- Trecho para leitura -

★ ★ ★ ★ ★

Paraolímpico ou paralímpico?

Estranho neste caso de mudança de ortografia é que ele foi decidido pelo Comitê Paraolímpico. Jornalistas medíocres, e são muitos, simplesmente adotam a nome próprio como nome comum.

Ora, o Comitê Paralímpico Internacional, assim que querem ser chamados, tem o direito de usar o nome que quiserem. Mas não possuem o direito de serem referidos com o nome que quiserem. É o costume quem dá a palavra final.

Gostaria de acreditar que a ideia da mudança fosse pelo desejo de formar sobre este conjunto de modalidades esportivas um caráter próprio e distintivo em relação a Olimpíada. Já que o nome "paraolímpico" ainda remete a esta modalidade. Quando destacamos o prefixo "para", excluindo a vogal "o", cria-se um nome menos similar ao anterior.

Oficialmente seria para igualar com a nomenclatura de outros países. Em inglês se escreve "paralympics". Então seria algo como queriam fazer a tempos atrás com o nome Petrobrás. Como o estrangeiro estranha a pronúncia, queriam transformar o nome para a Petrobrax - facilitando a leitura e pronuncia para o gringo.

Uma pena sacrificar o que preservamos do original grego "olympias", para tornar mais pronunciável ou familiar nosso idioma aos outros países. Enquanto para nós, que estranhamos a nova grafia e pronúncia, ficamos a tarefa de nos adequar.

Outra coisa que incomodou bastante e muitos jornalistas entraram de cabeça, sem pestanejarem, algo que não nos surpreende mais, é a troca de Pequim para Beijing. Ocasião da olimpíada de Pequim em 2008.

A insistência do governo chinês em impor a grafia e pronuncia do Pekin(cantonês) para o Beijing ( mandarim) foi indiscutivelmente aceita pelos nossos jornalistas. A questão é que não chamamos a Alemanha de Deutschland, ou a Holanda de Nederland. É uma questão de costume mantermos estes nomes, ainda que nos referidos países assim não seja pronunciado e escrito.

★ ★ ★ ★ ★

- Tarefa -
Por favor, dê continuidade ao texto acima sobre as grafias "paraolímpico" e "paralímpico", a partir da última frase apresentada.

★ ★ ★ ★ ★

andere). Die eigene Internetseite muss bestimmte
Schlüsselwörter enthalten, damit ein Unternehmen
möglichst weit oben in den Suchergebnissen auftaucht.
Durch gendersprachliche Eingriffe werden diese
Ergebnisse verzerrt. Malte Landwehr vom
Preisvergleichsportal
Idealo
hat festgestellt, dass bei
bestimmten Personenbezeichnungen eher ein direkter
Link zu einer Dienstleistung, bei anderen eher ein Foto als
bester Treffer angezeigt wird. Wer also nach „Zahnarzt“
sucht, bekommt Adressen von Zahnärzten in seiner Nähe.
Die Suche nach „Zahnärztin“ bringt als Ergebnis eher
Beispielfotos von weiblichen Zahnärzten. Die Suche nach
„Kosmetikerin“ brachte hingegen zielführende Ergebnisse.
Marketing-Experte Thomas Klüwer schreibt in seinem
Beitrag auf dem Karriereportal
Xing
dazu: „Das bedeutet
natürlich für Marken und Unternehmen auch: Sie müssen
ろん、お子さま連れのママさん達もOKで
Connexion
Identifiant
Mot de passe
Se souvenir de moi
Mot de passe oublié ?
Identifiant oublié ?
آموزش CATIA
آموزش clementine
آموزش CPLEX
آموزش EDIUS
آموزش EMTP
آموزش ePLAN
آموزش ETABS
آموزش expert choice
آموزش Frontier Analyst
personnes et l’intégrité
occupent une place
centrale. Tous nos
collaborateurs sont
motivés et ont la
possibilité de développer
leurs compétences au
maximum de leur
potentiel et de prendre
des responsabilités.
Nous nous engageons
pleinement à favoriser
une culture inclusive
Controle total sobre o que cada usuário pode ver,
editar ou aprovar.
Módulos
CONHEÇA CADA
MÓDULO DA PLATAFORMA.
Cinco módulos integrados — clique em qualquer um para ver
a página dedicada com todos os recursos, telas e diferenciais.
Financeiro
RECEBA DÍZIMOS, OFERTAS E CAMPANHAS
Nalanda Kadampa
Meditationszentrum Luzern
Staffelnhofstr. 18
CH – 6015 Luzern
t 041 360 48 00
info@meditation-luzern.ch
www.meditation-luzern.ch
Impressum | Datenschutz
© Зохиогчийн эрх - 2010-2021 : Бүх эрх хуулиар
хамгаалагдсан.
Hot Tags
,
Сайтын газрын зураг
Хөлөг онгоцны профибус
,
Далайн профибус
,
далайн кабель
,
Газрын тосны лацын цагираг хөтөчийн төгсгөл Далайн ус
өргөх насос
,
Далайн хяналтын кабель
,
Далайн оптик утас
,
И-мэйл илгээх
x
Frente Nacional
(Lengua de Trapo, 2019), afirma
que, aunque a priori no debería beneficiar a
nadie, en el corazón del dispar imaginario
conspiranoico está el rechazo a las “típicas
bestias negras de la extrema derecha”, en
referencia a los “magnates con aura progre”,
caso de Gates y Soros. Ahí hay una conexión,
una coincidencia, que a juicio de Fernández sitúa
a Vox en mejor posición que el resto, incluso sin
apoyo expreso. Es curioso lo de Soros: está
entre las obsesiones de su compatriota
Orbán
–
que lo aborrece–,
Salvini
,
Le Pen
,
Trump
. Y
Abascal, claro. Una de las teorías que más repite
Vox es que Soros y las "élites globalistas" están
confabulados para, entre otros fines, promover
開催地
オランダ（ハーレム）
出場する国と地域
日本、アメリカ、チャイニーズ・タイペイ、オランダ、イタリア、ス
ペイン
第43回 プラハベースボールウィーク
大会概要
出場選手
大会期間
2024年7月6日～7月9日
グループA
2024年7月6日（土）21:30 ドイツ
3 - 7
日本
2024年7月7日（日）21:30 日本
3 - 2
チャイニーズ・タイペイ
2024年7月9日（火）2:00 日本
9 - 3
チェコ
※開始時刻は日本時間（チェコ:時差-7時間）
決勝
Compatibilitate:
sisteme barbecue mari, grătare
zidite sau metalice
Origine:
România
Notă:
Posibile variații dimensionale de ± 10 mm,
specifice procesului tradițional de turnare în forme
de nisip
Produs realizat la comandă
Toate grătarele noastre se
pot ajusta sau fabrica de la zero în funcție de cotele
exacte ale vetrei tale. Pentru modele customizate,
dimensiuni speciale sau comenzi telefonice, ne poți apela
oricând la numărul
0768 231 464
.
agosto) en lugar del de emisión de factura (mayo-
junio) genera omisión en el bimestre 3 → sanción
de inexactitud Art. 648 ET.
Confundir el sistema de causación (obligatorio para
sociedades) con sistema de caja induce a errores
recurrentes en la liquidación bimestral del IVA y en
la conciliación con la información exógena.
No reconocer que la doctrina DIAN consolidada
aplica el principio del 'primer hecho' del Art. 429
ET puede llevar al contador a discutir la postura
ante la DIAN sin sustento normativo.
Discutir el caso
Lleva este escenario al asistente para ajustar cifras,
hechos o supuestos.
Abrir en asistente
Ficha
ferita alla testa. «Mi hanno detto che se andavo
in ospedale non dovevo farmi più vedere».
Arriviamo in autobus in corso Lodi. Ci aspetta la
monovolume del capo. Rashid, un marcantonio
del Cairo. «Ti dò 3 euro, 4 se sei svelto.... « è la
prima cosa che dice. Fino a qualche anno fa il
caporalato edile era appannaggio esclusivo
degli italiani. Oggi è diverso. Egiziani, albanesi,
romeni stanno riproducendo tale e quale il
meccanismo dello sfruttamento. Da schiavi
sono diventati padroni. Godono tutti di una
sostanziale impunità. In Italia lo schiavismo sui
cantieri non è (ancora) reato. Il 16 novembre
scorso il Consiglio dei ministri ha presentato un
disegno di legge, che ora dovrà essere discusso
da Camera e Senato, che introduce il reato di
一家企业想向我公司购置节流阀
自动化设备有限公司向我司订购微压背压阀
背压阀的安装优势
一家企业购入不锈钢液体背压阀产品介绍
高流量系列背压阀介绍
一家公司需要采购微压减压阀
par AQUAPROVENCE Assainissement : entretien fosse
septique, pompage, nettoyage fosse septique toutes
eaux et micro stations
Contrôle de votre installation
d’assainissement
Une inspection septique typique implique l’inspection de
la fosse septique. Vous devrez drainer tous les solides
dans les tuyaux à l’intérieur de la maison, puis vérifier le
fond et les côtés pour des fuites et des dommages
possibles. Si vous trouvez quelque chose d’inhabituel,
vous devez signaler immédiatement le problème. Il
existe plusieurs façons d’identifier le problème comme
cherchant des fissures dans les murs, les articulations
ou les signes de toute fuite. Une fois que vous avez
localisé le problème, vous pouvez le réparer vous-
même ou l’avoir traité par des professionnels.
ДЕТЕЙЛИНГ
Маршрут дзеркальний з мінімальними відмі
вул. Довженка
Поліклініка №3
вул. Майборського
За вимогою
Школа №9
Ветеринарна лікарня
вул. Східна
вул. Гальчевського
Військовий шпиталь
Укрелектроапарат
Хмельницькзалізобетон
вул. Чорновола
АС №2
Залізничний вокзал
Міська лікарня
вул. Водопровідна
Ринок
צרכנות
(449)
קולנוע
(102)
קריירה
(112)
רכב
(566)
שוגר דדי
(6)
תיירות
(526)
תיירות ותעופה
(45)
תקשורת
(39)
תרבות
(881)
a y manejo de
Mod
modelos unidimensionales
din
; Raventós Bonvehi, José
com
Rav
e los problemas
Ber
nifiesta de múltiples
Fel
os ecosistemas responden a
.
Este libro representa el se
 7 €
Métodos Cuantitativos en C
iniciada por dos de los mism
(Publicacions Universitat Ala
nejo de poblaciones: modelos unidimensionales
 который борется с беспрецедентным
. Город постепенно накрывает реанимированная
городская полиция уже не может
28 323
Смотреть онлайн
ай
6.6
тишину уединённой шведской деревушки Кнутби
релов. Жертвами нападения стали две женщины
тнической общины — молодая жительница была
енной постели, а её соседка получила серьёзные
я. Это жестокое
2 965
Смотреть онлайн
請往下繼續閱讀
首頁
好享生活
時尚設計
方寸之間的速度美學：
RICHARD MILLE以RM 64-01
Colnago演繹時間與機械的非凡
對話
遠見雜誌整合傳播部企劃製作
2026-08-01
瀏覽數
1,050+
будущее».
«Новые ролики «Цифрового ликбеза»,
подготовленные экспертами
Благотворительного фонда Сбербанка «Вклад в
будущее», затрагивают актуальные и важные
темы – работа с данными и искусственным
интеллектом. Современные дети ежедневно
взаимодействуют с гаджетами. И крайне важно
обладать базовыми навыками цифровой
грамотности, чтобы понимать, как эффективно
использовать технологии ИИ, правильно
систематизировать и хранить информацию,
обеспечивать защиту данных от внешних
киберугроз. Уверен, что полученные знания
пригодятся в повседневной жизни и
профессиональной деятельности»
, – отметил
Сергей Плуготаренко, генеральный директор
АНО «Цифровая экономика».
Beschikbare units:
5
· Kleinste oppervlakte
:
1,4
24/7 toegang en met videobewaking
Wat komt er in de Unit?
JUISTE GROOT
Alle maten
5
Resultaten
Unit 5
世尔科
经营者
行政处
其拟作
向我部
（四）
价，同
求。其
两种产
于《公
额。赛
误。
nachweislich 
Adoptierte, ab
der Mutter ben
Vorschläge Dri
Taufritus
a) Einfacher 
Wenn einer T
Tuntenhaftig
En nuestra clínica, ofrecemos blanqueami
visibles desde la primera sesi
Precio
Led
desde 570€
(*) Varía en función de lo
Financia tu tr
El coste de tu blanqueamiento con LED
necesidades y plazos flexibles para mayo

★ ★ ★ ★ ★

- Resposta -
A moral da história é: não tenha jornalistas como portadores da palavra final sobre nenhum assunto. Muito menos linguísticos. Eles têm profunda predileção por convenções, autoridades, senso comum e fontes oficiais. Poucos sabem fazer um jornalismo reflexivo.

Intrigante é que agiram desta mesma forma com a reforma ortográfica. Como eu disse, ele têm profunda predileção por convenções e pronunciamentos oficiais. A ideia da Reforma Ortográfica foi a de aproximar as formas de português escrito nos diversos países lusófonos em relação a um padrão comum. O que facilitaria o intercâmbio literário, documentação e padronizações de manuais entre outras atividades.

Teve um significado político até interessante na época que era aproximar os países de língua portuguesa através de certa padronização. Mas particularmente, foi uma grande bobagem acreditar que são acentos e hifens vão fazer diferença em relação ao intercâmbio cultural e econômico entre países como Brasil Angola, Moçambique e Portugal.

Digamos que a CBF queira de agora em diante que a Seleção Brasileira de Futebol seja chamada de Brazilian Team. Eles têm este direito, os jornalistas provavelmente entrarão na onda e o povo irá decidir. Se no cotidiano as pessoas continuarem falando em Seleção Brasileira e não fizer sentido para elas o novo nome, até mesmo o jornalista mais afeito a estrangeirismos terá que ceder.

O caso do "presidente" ou "presidenta" sensibilizou muita gente. O engraçado neste caso, exceção, os jornalista não foram tão unânimes. Embora, o uso de "presidenta" tenha usos formais no português de outros tempos, o seu resgate pelo governo de Dilma Rousseff, foi no intuito de desmasculinizar o termo, criando uma variação para o uso feminino.

Eu particularmente, achei desnecessário, pois a palavra não se encaixa particularmente nem num gênero nem em outro. Poderíamos falar em o "dente" ou minha "parente" ou a "assistente" ou o "assistente". Da mesma forma "a motorista" ou o "motorista".

Por outro lado, a Ministra Rosa Weber, ao se referir a pronúncia "presidenta" como algo de pessoas que não respeitam o idioma, não soube lidar de forma sofisticada com uma questão que vai além de saber ou não usar o português.

Nas universidades, digo entre os estudantes, esta comum a grafia @ ou x no lugar de vogais que possam designar gênero. Exemplos: ao invés de usar caros, usa-se car@s. Ao invés de amigos (quando se quer referir a homens ou mulheres), usa-se amigxs. Há um entendimento de que "eles", no masculino, também se referindo tanto a homens como mulheres, ser algo machista.

A língua portuguesa se compararmos com a forma escrita de outros tempos se modificou bastante. São as convenções, contatos e choques culturais, costumes e mesmo autoridade de escritores e homens públicos que vão dando ao idioma suas formas atualizadas. Então o que era errado em outros tempos, tornou-se o padrão nos tempos de hoje.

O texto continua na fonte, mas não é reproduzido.